Hallo Freunde,ich bin neu bei OPNsense und hänge gerade an einem Problem fest – vielleicht kann mir ja jemand helfen.
Setup:- Frisch installiertes OPNsense 25.1 mit:
- WAN (primärer Internetzugang)
- LTE (Huawei USB HiLink Stick, Backup/Failover)
- WireGuard VPN-Client (Mullvad)
- Gateway-Gruppe konfiguriert:
- Policy-basiertes Routing wird verwendet:
- Zwei bestimmte Clients werden durch den WireGuard-Tunnel geleitet
- Alle anderen Clients nutzen WAN/LTE, je nach Verfügbarkeit
Problem:- Wenn das WAN ausfällt, übernimmt LTE, und sowohl der allgemeine Datenverkehr als auch das VPN funktionieren wie erwartet.

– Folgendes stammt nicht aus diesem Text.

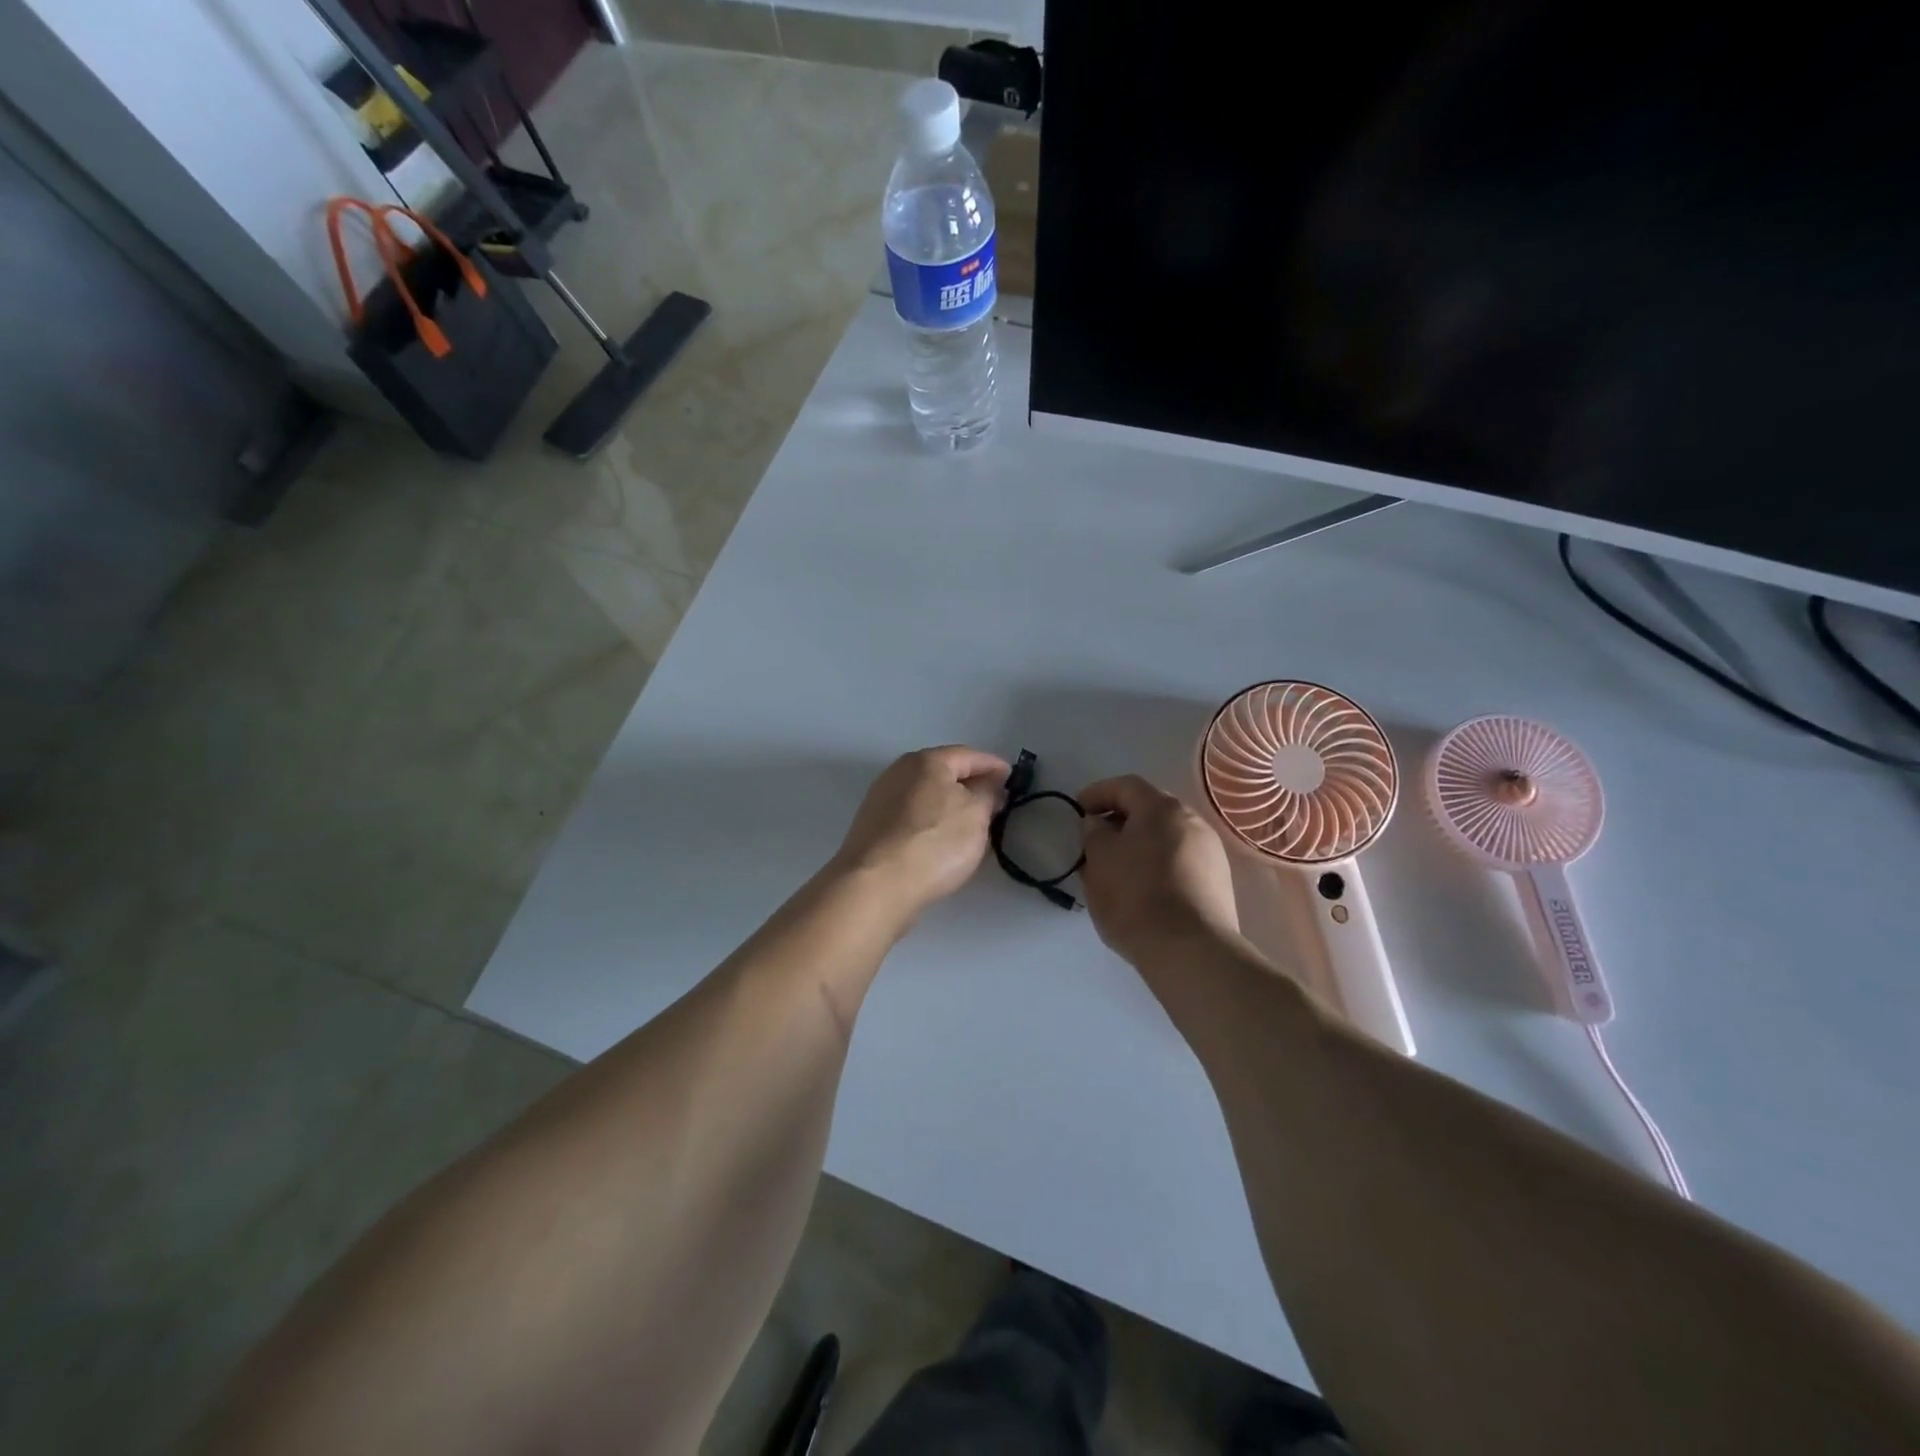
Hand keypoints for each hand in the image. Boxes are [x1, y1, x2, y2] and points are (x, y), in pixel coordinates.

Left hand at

- Aber wenn WAN wieder online ist:
- Der allgemeine Datenverkehr wechselt korrekt zurück auf WAN
- Die beiden WireGuard-Clients bleiben jedoch auf der LTE-Verbindung
- Der WireGuard-Tunnel bleibt an LTE gebunden und wechselt nicht zurück auf WAN
Einzige funktionierende Lösung:Das Einzige, was die korrekte Weiterleitung (WireGuard über WAN) wiederherstellt, ist:
- Navigieren zu
VPN → WireGuard → Instanzen - ,,Aktiviert" abwählen
- Auf ,,Übernehmen" klicken
- Die Instanz wieder aktivieren
- Noch einmal auf ,,Übernehmen" klicken
Danach wird der Tunnel über die WAN-Schnittstelle neu aufgebaut.

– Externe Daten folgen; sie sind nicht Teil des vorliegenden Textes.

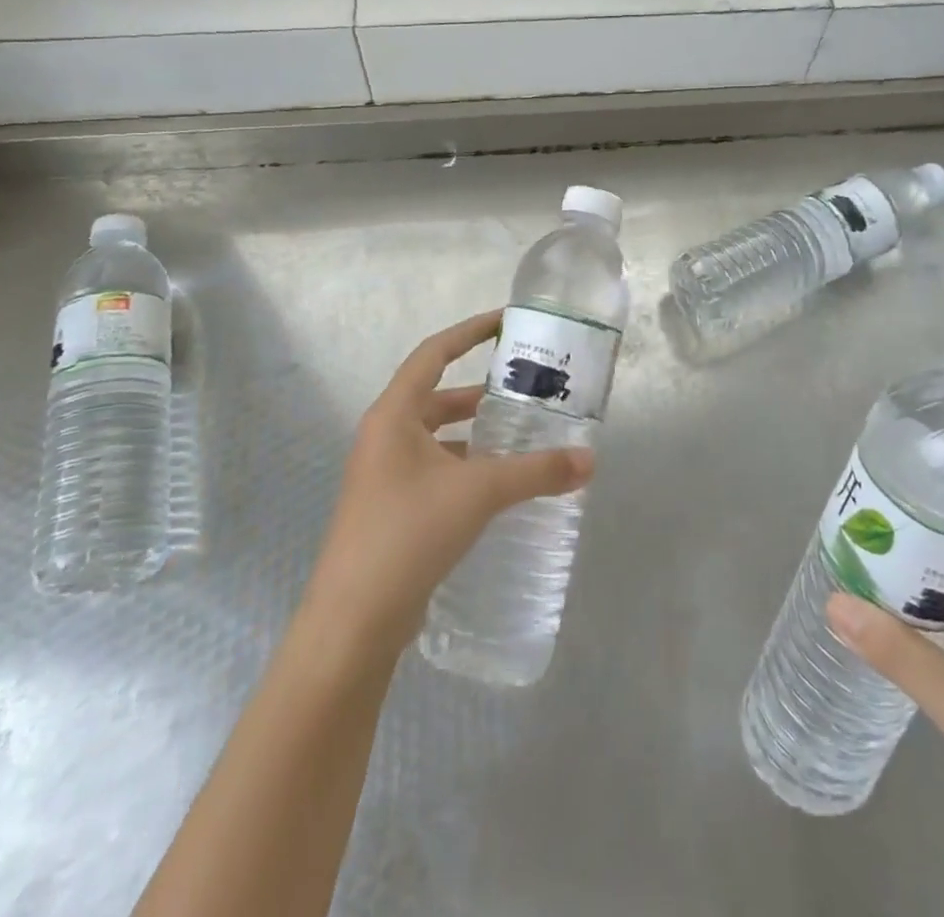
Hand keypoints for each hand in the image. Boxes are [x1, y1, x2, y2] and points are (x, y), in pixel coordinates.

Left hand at [299, 310, 595, 662]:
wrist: (353, 621)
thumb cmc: (408, 533)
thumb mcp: (478, 492)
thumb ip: (536, 472)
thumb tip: (590, 460)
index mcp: (394, 415)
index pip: (434, 353)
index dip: (470, 331)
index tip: (507, 322)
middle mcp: (385, 437)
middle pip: (438, 396)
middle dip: (483, 392)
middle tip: (528, 390)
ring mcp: (386, 475)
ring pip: (439, 437)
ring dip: (477, 433)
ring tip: (524, 436)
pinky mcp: (394, 509)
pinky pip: (438, 470)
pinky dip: (469, 467)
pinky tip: (501, 485)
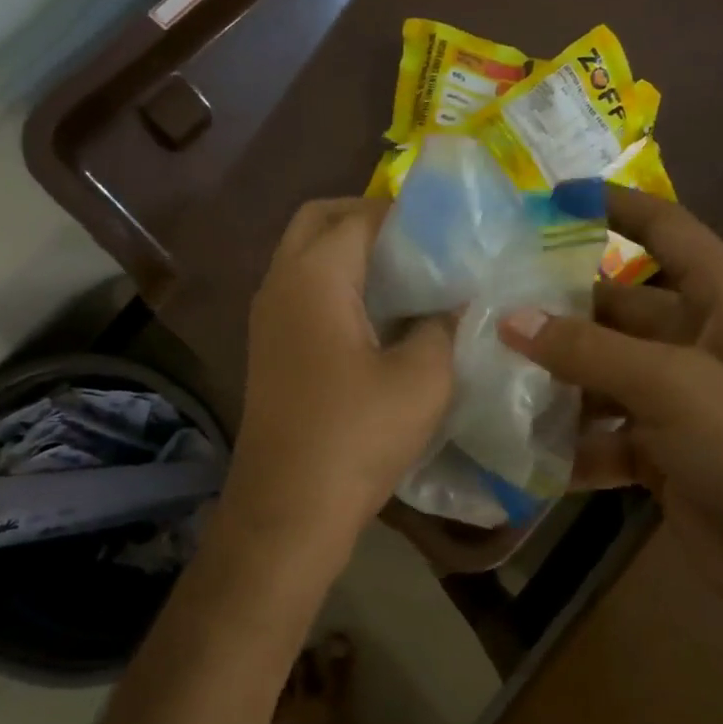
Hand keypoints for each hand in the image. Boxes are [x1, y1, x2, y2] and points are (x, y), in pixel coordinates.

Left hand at [223, 199, 453, 554]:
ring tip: (409, 276)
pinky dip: (337, 285)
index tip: (452, 228)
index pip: (361, 214)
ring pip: (306, 256)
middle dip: (368, 218)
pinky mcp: (270, 348)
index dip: (407, 213)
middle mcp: (280, 283)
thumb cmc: (356, 437)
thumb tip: (455, 302)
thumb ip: (444, 326)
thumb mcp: (422, 378)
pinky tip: (380, 318)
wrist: (288, 510)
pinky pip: (302, 292)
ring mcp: (267, 317)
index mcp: (314, 276)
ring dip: (351, 253)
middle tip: (421, 243)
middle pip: (319, 220)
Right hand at [499, 188, 722, 626]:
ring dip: (553, 380)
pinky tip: (520, 451)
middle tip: (485, 304)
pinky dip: (569, 444)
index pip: (666, 229)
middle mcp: (699, 341)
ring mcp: (679, 400)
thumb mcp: (674, 386)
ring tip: (486, 375)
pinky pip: (602, 435)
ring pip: (601, 374)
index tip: (550, 199)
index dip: (613, 206)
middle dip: (557, 308)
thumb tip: (510, 317)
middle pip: (616, 307)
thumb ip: (588, 350)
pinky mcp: (661, 453)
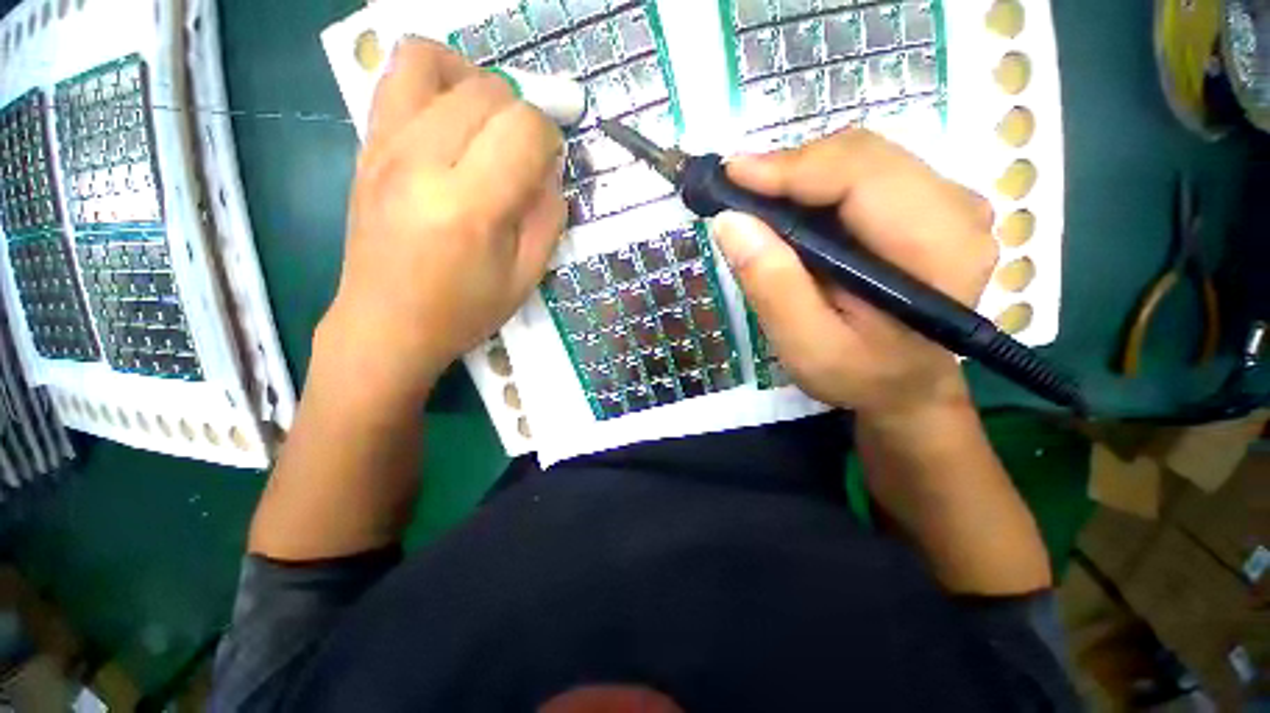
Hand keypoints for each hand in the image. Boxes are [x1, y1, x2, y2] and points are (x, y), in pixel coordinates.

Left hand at [321, 38, 565, 397]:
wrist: (387, 324)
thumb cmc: (463, 310)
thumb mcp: (526, 276)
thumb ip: (548, 217)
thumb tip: (550, 169)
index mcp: (470, 206)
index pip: (523, 128)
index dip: (549, 138)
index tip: (550, 163)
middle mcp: (421, 162)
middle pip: (485, 91)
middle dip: (520, 113)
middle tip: (524, 152)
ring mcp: (384, 147)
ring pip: (430, 60)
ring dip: (474, 80)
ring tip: (487, 119)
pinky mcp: (365, 146)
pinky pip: (395, 77)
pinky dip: (433, 78)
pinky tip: (450, 115)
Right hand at [711, 130, 996, 418]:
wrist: (905, 385)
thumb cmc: (860, 375)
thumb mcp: (807, 347)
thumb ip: (773, 287)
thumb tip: (730, 222)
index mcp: (939, 250)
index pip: (862, 176)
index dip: (792, 168)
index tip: (731, 176)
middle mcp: (957, 210)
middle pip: (862, 157)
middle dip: (790, 169)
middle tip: (736, 192)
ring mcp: (948, 202)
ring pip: (861, 158)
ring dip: (801, 175)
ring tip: (756, 203)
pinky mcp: (928, 205)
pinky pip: (865, 173)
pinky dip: (817, 184)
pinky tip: (789, 209)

Bereits getestete (nicht funktionierende) Lösungen:configctl wireguard restart
→ Startet die Tunnel-Logik neu, löst aber keine Neuzuweisung der Schnittstelle aus- Floating Firewall-Regel:
→ Versuch, UDP-Traffic (Port 51820) zur Mullvad-IP über WAN zu erzwingen
→ Keine Wirkung nach LTE-Failover configctl system config reload
→ Lädt die Konfiguration neu, aber ändert keine aktiven Dienste- Manuelle Bearbeitung von
/conf/config.xml (per
sed, um die Instanz zu deaktivieren/aktivieren)
→ Ohne den GUI-,,Übernehmen"-Schritt werden die Änderungen nicht wirksam service wireguard stop/start
→ Nicht verfügbar; WireGuard wird über das Plugin verwaltet, nicht über klassische rc-Skripte- Shell-Skripte mit
configctl und
interface reconfigure all
→ Reproduzieren nicht das Verhalten des GUI-,,Übernehmen"-Schritts - OPNsense neu starten
→ Ein kompletter Reboot funktioniert, ist aber keine praktikable Lösung
Zusammenfassung:WireGuard in OPNsense wechselt nach einem Failover auf LTE nicht automatisch zurück auf das primäre WAN-Interface. Der Tunnel bleibt an LTE gebunden, auch wenn WAN wieder verfügbar ist. Es gibt keine CLI- oder API-Methode, die zuverlässig das Verhalten der GUI nachbildet. Die einzige bekannte funktionierende Lösung ist das manuelle Deaktivieren und Reaktivieren der WireGuard-Instanz über die Weboberfläche oder Stick abziehen.
Jemand eine Idee wie man das beheben könnte?